[Greens-Media] Outdated 'Gay Panic' Defence Must Go
Franks, Office
Franks.Office at parliament.sa.gov.au
Thu May 2 10:14:18 EST 2013
May 2, 2013
Outdated 'Gay Panic' Defence Must Go
A Bill to do away with the homosexual advance defence - a defence which can reduce a murder charge to manslaughter - was introduced in Parliament late yesterday (Wednesday) by Greens Gender & Sexuality spokesperson, Tammy Franks.
"The homosexual advance defence, commonly called the 'gay panic' defence, is an archaic law with dangerous consequences that sends all the wrong messages in the year 2013," Ms Franks said.
The defence can be employed as a partial defence to murder under common law, reducing a murder sentence to manslaughter.
"This defence was applied in the case of Green v The Queen in 1996. In that case, a man, Green, stabbed his friend to death with a pair of scissors after an apparently unwanted, non-violent sexual approach. Although Green was initially sentenced to murder for a crime that involved hitting the victim 35 times, banging his face against a wall and stabbing him 10 times with scissors, this charge was able to be downgraded to manslaughter because of the existence of the 'gay panic' defence," Ms Franks said.
"What the existing law does is effectively suggest that homophobia is okay; it suggests that a non-violent sexual advance directed by one man towards another man, or one woman towards another woman, is somehow deserving of a special defence to murder, while an advance directed by a man towards a woman or a woman towards a man is not.
"Of course there are situations where a defence of provocation should be applied, including in situations of long-term domestic violence, but a non-violent, gay advance should not be akin to a horrific, violent act under the law," Ms Franks concluded.

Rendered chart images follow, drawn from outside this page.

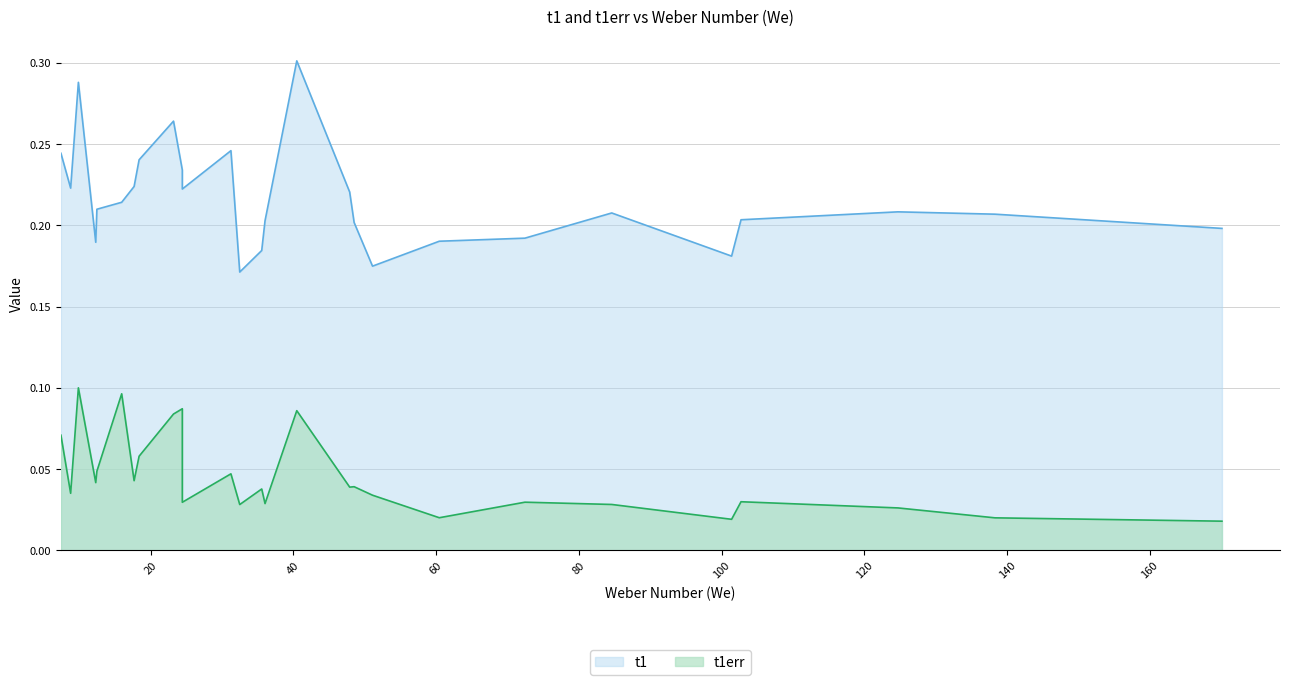

Reading right to left, transcribe all the data shown in this chart.

t1: 26=0.2	25=0.2	24=0.2	23=0.2	22=0.2	21=0.2	20=0.2	19=0.2	18=0.2	17=0.2	16=0.2	15=0.2	14=0.2	13=0.2	12=0.3	11=0.2	10=0.2	9=0.2	8=0.3	7=0.2	6=0.2	5=0.2	4=0.2	3=0.2	2=0.2	1=0.3	0=0.2
t1err: 26=0.0	25=0.0	24=0.0	23=0.0	22=0.0	21=0.0	20=0.0	19=0.0	18=0.0	17=0.0	16=0.0	15=0.0	14=0.0	13=0.0	12=0.1	11=0.0	10=0.0	9=0.1	8=0.1	7=0.1	6=0.0	5=0.1	4=0.0	3=0.0	2=0.0	1=0.1	0=0.1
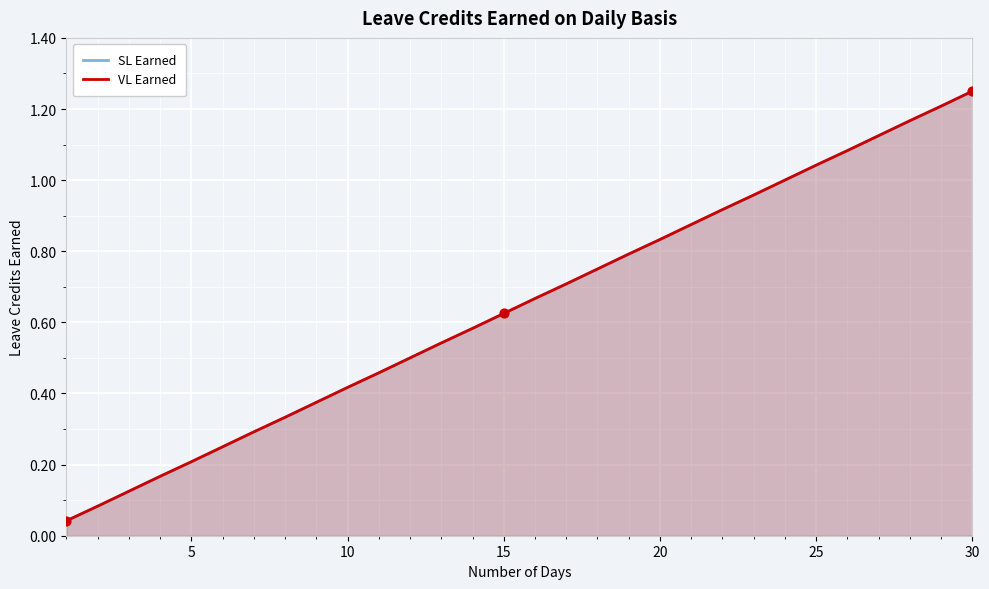

What are all the series names shown in the legend?

SL Earned, VL Earned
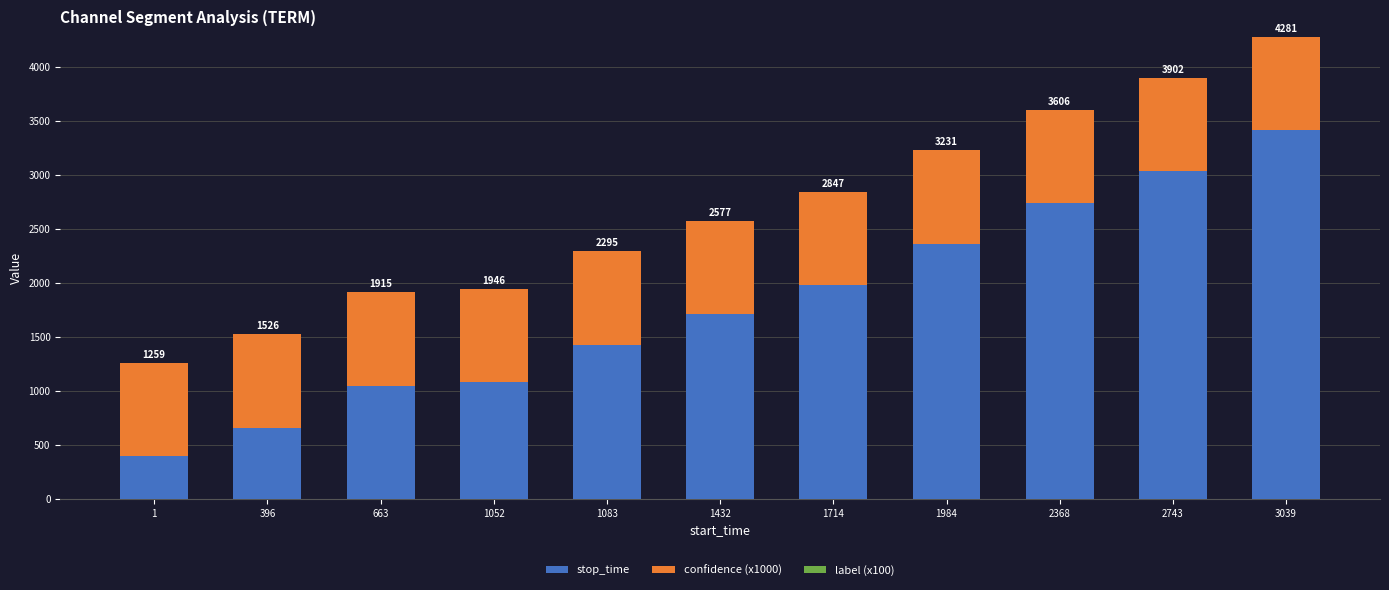

Does the chart contain stacked bars?

Yes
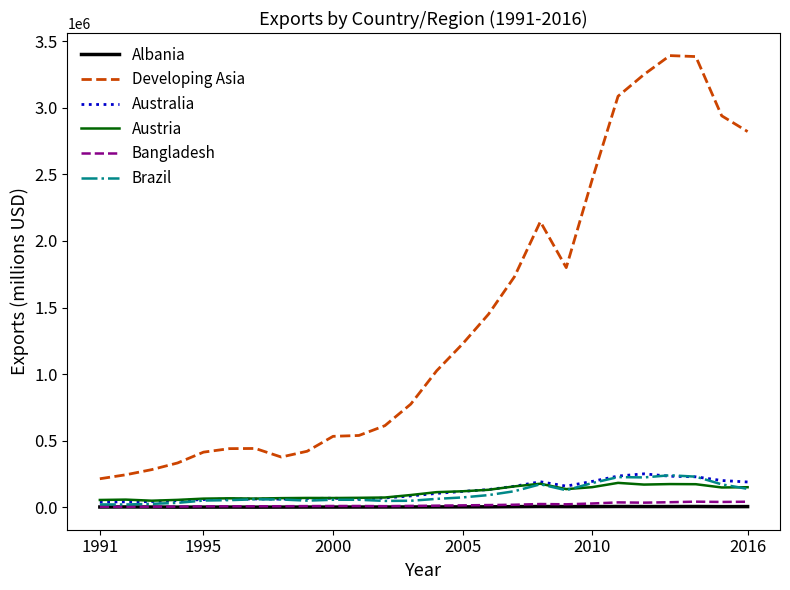

How many series are shown in this chart?

6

The introduction of the Greens Bill follows the recommendations of a NSW cross-party committee that the 'gay panic' defence should be struck down in that state.
Tasmania became the first Australian jurisdiction to abolish the provocation defence in 2003. It has also been abolished in Victoria (in 2005) and Western Australia (in 2008), while the Northern Territory and the ACT have amended the defence to exclude non-violent sexual advances like the 'gay panic' defence.